[LISTED ENTRIES Boundary: Start]
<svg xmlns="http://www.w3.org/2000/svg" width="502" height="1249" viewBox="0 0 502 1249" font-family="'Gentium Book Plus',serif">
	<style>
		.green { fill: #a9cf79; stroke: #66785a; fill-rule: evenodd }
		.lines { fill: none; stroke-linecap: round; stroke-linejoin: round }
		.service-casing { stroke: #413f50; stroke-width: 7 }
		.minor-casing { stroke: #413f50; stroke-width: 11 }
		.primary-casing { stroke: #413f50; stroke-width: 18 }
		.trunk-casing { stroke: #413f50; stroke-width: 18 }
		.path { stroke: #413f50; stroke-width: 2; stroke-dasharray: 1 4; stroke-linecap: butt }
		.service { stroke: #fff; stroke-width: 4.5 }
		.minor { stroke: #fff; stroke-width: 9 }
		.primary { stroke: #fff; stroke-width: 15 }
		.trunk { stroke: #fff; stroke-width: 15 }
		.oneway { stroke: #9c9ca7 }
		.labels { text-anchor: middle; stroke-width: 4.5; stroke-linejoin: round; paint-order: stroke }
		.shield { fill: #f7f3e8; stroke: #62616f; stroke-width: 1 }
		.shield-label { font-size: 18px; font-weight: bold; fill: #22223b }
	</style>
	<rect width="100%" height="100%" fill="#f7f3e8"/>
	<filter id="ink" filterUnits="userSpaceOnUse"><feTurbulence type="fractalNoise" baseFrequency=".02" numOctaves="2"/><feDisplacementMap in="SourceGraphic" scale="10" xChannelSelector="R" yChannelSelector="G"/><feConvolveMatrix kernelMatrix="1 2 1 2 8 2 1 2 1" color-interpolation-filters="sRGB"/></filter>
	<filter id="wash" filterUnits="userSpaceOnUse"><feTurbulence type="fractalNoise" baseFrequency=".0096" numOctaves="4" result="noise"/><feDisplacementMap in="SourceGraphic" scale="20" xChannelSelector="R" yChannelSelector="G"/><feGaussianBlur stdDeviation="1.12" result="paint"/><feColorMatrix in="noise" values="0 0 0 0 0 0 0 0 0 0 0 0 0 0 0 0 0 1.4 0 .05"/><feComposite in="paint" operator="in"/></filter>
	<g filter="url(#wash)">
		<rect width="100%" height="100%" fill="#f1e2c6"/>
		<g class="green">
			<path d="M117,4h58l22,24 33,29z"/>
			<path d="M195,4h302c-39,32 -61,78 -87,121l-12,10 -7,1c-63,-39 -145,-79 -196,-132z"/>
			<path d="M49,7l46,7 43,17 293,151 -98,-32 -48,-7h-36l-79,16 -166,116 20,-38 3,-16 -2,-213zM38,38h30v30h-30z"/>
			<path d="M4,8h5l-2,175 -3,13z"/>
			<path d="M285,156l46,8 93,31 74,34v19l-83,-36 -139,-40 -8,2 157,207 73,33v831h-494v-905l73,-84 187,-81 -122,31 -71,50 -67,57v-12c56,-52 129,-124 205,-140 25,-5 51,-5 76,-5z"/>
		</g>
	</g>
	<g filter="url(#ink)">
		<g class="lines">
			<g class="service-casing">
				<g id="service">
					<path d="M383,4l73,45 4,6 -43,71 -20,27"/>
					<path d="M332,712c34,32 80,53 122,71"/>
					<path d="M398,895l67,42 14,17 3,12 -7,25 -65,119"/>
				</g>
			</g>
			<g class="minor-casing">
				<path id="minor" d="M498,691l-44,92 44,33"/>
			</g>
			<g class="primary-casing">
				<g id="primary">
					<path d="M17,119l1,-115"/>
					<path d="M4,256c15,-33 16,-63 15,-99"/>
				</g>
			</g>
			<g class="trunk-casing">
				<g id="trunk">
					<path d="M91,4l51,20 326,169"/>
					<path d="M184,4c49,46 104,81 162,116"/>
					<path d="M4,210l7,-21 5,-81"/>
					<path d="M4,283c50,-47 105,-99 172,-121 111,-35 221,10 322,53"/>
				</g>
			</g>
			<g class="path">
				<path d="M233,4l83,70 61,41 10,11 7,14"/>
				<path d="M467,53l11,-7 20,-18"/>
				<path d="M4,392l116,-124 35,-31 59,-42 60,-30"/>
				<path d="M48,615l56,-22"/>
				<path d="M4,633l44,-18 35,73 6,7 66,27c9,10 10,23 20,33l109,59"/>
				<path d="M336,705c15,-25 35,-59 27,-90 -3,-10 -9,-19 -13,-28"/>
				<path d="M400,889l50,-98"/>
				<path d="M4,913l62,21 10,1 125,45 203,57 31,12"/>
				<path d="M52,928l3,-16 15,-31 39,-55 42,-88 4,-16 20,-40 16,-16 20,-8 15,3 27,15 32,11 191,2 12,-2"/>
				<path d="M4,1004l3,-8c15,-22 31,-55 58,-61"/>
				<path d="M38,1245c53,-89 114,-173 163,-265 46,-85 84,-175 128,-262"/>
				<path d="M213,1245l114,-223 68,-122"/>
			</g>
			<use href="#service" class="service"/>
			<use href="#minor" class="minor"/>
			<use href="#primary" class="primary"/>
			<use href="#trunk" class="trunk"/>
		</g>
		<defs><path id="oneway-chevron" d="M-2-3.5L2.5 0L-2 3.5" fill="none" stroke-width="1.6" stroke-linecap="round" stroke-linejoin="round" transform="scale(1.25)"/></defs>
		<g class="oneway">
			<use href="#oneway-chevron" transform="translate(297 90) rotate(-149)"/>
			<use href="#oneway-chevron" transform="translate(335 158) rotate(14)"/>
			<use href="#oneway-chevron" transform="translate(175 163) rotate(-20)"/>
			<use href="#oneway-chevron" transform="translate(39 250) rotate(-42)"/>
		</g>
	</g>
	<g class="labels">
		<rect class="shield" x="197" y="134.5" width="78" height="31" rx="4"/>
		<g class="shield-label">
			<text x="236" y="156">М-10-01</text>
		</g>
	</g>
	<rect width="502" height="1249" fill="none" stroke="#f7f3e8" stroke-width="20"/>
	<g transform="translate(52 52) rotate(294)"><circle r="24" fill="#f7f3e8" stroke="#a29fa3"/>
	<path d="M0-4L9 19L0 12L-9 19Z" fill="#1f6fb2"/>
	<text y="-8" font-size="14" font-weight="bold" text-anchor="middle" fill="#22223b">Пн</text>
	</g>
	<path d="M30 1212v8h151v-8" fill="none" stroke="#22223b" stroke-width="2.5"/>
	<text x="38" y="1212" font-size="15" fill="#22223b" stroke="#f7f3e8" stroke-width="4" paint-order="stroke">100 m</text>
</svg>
[LISTED ENTRIES Boundary: End]
▶ _PROMPT_
The expected answer is a copy of each line in the records that holds the word "baseFrequency".

▶ _EXERCISE RESULT_
	<filter id="ink" filterUnits="userSpaceOnUse"><feTurbulence type="fractalNoise" baseFrequency=".02" numOctaves="2"/><feDisplacementMap in="SourceGraphic" scale="10" xChannelSelector="R" yChannelSelector="G"/><feConvolveMatrix kernelMatrix="1 2 1 2 8 2 1 2 1" color-interpolation-filters="sRGB"/></filter>
	<filter id="wash" filterUnits="userSpaceOnUse"><feTurbulence type="fractalNoise" baseFrequency=".0096" numOctaves="4" result="noise"/><feDisplacementMap in="SourceGraphic" scale="20" xChannelSelector="R" yChannelSelector="G"/><feGaussianBlur stdDeviation="1.12" result="paint"/><feColorMatrix in="noise" values="0 0 0 0 0 0 0 0 0 0 0 0 0 0 0 0 0 1.4 0 .05"/><feComposite in="paint" operator="in"/></filter>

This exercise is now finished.